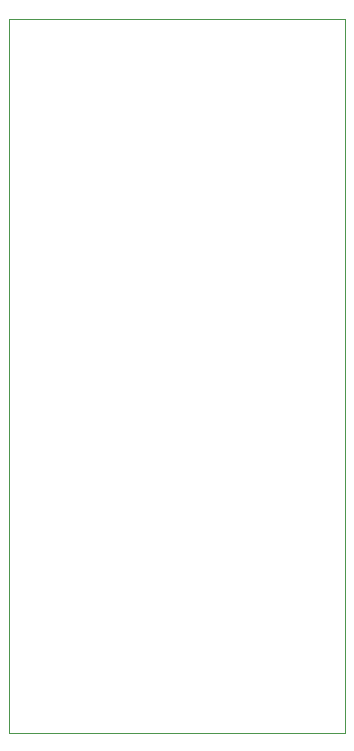
<source format=gbr>
%TF.GenerationSoftware,KiCad,Pcbnew,(6.0.0-rc1-343-g73b39e836d)*%
%TF.CreationDate,2021-12-09T15:59:47-05:00*%
%TF.ProjectId,Celestron-WiFi,43656c65-7374-4726-9f6e-2d576946692e,rev?*%
%TF.SameCoordinates,Original*%
%TF.FileFunction,Profile,NP*%
%FSLAX46Y46*%
G04 Gerber Fmt 4.6, Leading zero omitted, Abs format (unit mm)*
G04 Created by KiCad (PCBNEW (6.0.0-rc1-343-g73b39e836d)) date 2021-12-09 15:59:47*
%MOMM*%
%LPD*%
G01*
G04 APERTURE LIST*
%TA.AperFunction,Profile*%
%ADD10C,0.100000*%
%TD*%
G04 APERTURE END LIST*
D10*
X140208000Y-120396000D02*
X111760000Y-120396000D01*
X111760000Y-120396000D02*
X111760000Y-59944000D01*
X111760000Y-59944000D02*
X140208000Y-59944000D01*
X140208000Y-59944000D02*
X140208000Y-120396000D01*
M02*

</source>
################
Your answer should be every line above that contains the word "KiCad".

%TF.GenerationSoftware,KiCad,Pcbnew,(6.0.0-rc1-343-g73b39e836d)*%
G04 Created by KiCad (PCBNEW (6.0.0-rc1-343-g73b39e836d)) date 2021-12-09 15:59:47*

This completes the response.